*Data for review*

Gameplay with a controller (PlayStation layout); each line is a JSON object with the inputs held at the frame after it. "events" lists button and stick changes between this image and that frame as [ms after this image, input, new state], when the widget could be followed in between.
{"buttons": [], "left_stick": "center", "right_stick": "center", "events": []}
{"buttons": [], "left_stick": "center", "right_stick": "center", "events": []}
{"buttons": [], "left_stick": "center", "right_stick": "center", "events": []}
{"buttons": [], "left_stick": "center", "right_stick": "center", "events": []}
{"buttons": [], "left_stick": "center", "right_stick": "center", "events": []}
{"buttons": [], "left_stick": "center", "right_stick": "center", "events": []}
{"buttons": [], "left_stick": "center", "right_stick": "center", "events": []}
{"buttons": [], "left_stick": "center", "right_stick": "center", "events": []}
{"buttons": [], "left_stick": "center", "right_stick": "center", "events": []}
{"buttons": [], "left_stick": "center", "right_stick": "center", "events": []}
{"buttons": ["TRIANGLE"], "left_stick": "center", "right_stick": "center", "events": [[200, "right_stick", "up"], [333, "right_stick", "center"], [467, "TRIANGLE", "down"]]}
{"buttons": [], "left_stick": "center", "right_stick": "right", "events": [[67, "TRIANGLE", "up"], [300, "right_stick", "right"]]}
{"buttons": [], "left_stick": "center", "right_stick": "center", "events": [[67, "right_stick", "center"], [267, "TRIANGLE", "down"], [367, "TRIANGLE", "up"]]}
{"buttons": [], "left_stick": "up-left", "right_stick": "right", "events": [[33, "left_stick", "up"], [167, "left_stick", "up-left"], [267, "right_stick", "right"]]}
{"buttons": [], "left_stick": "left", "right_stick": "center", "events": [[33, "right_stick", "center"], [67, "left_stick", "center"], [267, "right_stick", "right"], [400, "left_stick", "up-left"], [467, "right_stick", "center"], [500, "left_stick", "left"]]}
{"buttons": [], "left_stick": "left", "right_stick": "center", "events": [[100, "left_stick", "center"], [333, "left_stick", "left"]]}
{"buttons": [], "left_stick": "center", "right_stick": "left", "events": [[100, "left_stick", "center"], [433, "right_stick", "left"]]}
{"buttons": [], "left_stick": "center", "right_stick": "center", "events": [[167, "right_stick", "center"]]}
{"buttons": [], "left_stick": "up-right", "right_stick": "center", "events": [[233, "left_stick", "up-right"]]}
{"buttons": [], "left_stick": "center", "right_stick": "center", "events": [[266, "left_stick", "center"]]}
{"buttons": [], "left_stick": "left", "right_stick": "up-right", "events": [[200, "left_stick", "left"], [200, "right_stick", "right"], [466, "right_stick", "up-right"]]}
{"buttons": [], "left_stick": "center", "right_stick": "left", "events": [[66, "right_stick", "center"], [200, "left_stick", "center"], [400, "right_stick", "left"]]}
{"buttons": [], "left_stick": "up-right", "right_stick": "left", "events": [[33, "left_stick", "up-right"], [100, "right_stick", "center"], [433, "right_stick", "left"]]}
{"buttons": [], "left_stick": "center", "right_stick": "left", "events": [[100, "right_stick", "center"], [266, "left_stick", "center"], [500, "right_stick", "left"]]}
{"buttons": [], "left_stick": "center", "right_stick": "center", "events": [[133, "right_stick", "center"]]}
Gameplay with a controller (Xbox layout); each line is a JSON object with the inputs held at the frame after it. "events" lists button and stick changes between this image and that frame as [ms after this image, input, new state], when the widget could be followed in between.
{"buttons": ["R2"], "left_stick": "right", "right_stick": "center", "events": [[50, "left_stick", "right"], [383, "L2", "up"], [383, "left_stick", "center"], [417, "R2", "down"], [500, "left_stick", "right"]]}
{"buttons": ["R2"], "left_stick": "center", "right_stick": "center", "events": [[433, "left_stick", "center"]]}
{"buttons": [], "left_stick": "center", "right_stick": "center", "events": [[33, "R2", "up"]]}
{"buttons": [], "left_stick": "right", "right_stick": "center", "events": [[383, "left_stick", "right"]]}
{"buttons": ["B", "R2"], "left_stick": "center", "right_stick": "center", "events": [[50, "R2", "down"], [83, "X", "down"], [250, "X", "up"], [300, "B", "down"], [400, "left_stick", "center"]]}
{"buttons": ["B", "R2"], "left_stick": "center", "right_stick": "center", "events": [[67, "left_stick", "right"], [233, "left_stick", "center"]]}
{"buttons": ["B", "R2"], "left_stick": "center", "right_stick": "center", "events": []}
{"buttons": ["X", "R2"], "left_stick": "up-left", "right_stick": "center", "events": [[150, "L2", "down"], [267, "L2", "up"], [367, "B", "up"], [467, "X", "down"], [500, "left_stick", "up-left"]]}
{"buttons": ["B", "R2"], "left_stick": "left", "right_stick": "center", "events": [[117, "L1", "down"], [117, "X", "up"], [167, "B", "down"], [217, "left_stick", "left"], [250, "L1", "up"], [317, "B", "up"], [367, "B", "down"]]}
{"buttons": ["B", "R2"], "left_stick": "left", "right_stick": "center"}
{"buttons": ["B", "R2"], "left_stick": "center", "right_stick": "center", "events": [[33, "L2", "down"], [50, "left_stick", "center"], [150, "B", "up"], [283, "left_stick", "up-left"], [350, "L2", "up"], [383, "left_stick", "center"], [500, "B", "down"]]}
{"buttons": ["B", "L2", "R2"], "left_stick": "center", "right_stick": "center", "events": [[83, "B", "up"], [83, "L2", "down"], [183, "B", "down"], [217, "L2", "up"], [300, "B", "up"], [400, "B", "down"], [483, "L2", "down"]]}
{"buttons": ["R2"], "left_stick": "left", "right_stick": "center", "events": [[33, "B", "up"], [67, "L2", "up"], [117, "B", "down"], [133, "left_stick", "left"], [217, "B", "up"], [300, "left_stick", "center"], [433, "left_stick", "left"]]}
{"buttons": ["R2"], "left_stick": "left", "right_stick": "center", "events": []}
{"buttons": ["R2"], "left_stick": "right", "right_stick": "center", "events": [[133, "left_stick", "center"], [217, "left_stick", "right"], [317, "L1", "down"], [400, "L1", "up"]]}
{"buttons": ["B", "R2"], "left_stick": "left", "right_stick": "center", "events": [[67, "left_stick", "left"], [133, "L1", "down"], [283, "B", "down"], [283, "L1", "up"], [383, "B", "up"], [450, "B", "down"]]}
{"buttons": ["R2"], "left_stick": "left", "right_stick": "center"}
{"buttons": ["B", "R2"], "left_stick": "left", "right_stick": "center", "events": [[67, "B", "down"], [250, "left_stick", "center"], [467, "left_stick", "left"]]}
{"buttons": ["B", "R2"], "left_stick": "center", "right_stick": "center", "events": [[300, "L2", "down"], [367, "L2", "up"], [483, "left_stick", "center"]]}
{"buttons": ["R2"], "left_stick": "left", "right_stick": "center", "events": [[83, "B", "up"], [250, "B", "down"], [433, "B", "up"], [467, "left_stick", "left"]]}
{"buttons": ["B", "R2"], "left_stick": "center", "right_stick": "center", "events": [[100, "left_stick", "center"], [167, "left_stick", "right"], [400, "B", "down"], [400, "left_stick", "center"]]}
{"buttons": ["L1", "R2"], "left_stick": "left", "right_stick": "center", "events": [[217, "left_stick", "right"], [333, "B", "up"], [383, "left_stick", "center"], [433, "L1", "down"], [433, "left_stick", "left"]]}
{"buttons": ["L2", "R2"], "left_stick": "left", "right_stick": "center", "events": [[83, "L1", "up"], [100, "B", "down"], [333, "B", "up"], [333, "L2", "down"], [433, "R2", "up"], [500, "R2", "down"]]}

*Exercise goal*
The required answer is a single number: the count of lines in the entries that hold the string "each".

*Solution to the problem*
2